_RECORDS FOR THIS EXERCISE_:
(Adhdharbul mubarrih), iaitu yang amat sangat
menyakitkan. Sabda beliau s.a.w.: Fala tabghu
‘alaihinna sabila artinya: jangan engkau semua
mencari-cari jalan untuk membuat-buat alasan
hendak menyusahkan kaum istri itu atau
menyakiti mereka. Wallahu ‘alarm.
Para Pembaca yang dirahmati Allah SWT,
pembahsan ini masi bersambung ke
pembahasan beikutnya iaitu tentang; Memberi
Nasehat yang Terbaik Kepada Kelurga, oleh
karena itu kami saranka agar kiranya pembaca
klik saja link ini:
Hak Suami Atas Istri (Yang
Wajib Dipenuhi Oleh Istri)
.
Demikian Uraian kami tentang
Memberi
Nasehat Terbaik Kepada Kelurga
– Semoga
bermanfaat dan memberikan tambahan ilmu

_ABOUT THIS EXERCISE_: Reproduce all of the records precisely. No word may differ.

_RESPONSE TO THE EXERCISE_:
(Adhdharbul mubarrih), iaitu yang amat sangat
menyakitkan. Sabda beliau s.a.w.: Fala tabghu
‘alaihinna sabila artinya: jangan engkau semua
mencari-cari jalan untuk membuat-buat alasan
hendak menyusahkan kaum istri itu atau
menyakiti mereka. Wallahu ‘alarm.
Para Pembaca yang dirahmati Allah SWT,
pembahsan ini masi bersambung ke
pembahasan beikutnya iaitu tentang; Memberi
Nasehat yang Terbaik Kepada Kelurga, oleh
karena itu kami saranka agar kiranya pembaca
klik saja link ini:
Hak Suami Atas Istri (Yang
Wajib Dipenuhi Oleh Istri)
.
Demikian Uraian kami tentang
Memberi
Nasehat Terbaik Kepada Kelurga
– Semoga
bermanfaat dan memberikan tambahan ilmu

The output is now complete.